The First Amendment will once again take center stage at the Supreme Court on Wednesday as the justices hear oral arguments in a challenge to a Texas law that requires age verification for porn sites.
Free Speech Coalition, a trade association for the adult entertainment industry, argues that the law tramples over First Amendment rights by chilling the ability of adults to access sexually explicit material. The law, the group argues, includes no protections to ensure that adults aren’t outed in the verification process.
The real goal of the law, asserted Mike Stabile, a spokesperson for the Free Speech Coalition, is to put the porn industry out of business.
Texas, which enacted the law in 2023, counters that is has an interest in protecting minors from accessing online smut. And, the state says, adults can use third-party age verification sites to limit the risk of exposing their private online activities.
“No one has a constitutional right to view ‘teen bondage gangbang’ videos, much less hundreds of thousands of them,” Texas said in a brief last year.

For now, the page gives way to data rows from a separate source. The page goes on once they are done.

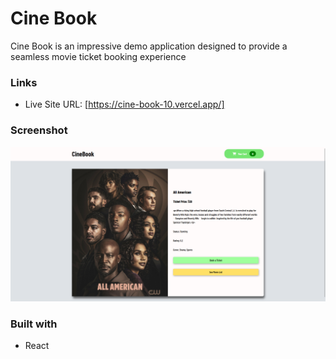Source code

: # Cine Book
Cine Book is an impressive demo application designed to provide a seamless movie ticket booking experience

### Links

- Live Site URL: [https://cine-book-10.vercel.app/]

### Screenshot

![](screenshot/Screenshot1.png)

### Built with

- React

The case is on appeal from the New Orleans-based 5th US Circuit Court of Appeals, which sided with the state on age verification and overruled a federal district court order that blocked implementation of the law. The Supreme Court, in April, allowed the state to temporary enforce the law while the appeal was considered. There were no noted dissents.
It is the second major First Amendment case to be argued at the Supreme Court this month. On Friday, the court heard a challenge to the federal government’s ban on TikTok.